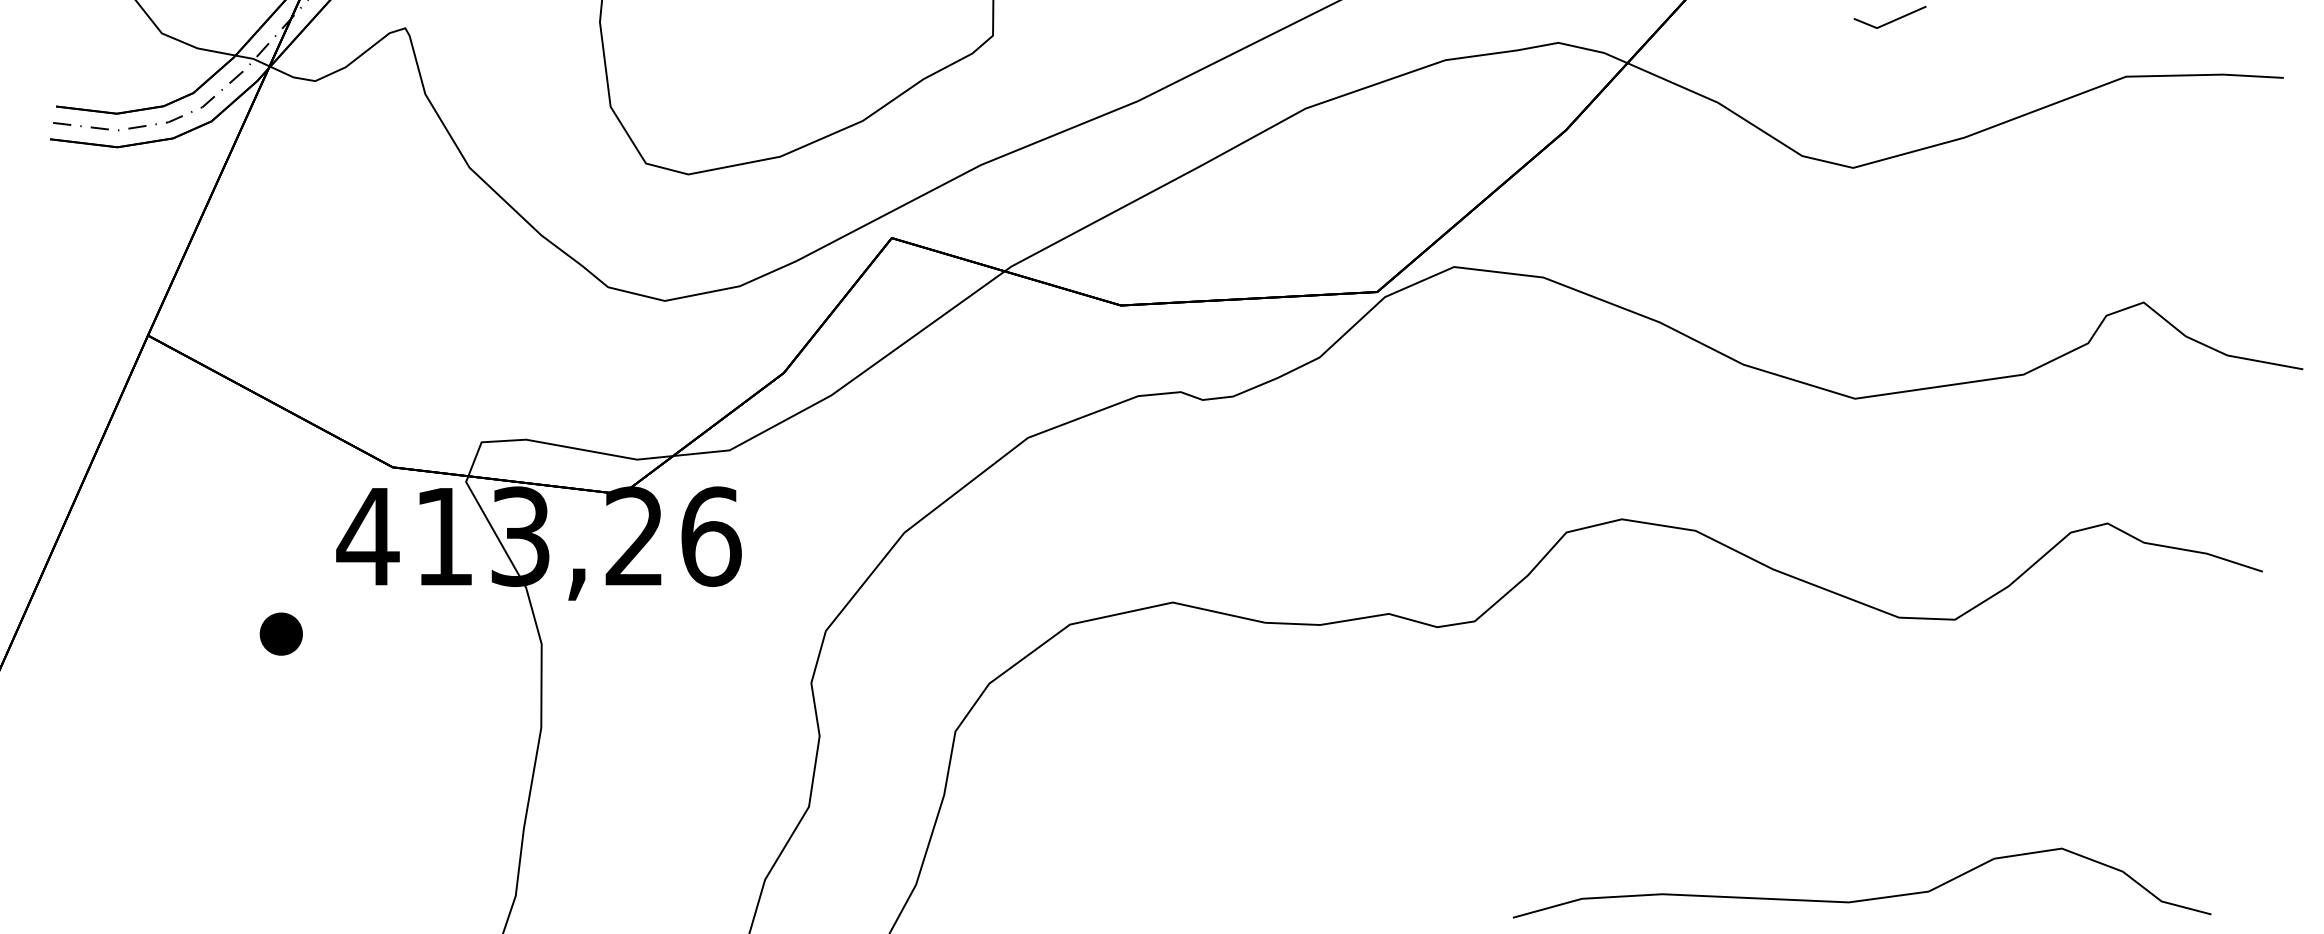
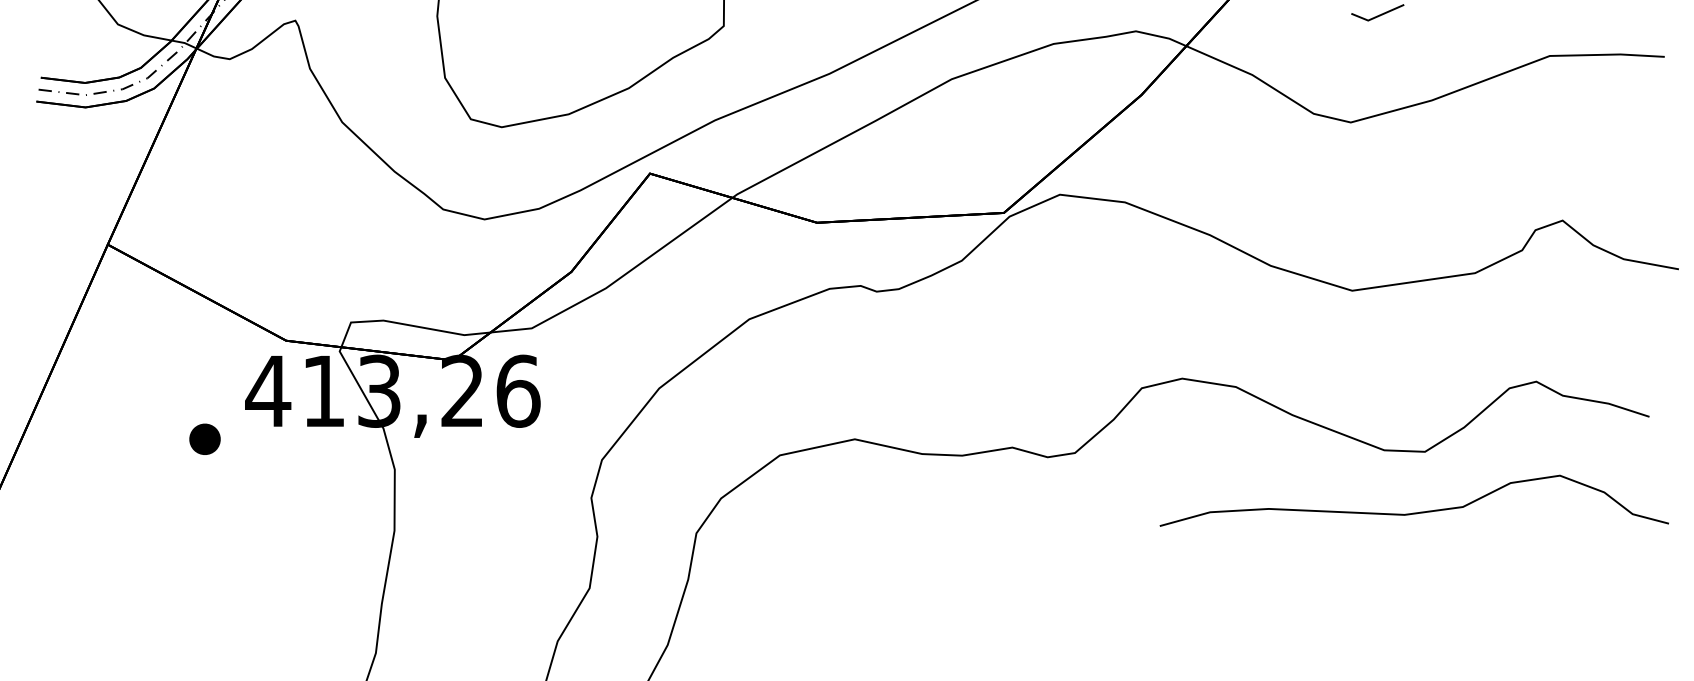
part: (280, 632) -> (204, 438), moved
curve: (1860, 899) -> (1413, 512), moved

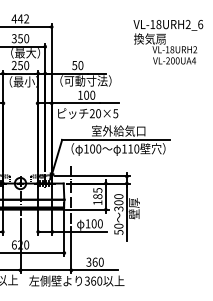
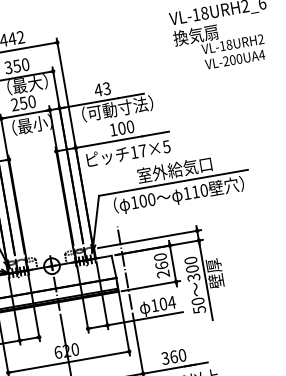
text: (77, 65) -> (102, 89), 50 -> 43
text: (95, 113) -> (138, 151), 20×5 -> 17×5
text: (97, 196) -> (161, 265), 185 -> 260
text: (100, 223) -> (172, 302), 100 -> 104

^^^^^^^^

_Task to complete_.
Every record must be transcribed faithfully, with no picture carried over.

_Reply to the task_.
part: (280, 632) -> (204, 438), moved
curve: (1860, 899) -> (1413, 512), moved

text: (77, 65) -> (102, 89), 50 -> 43
text: (95, 113) -> (138, 151), 20×5 -> 17×5
text: (97, 196) -> (161, 265), 185 -> 260
text: (100, 223) -> (172, 302), 100 -> 104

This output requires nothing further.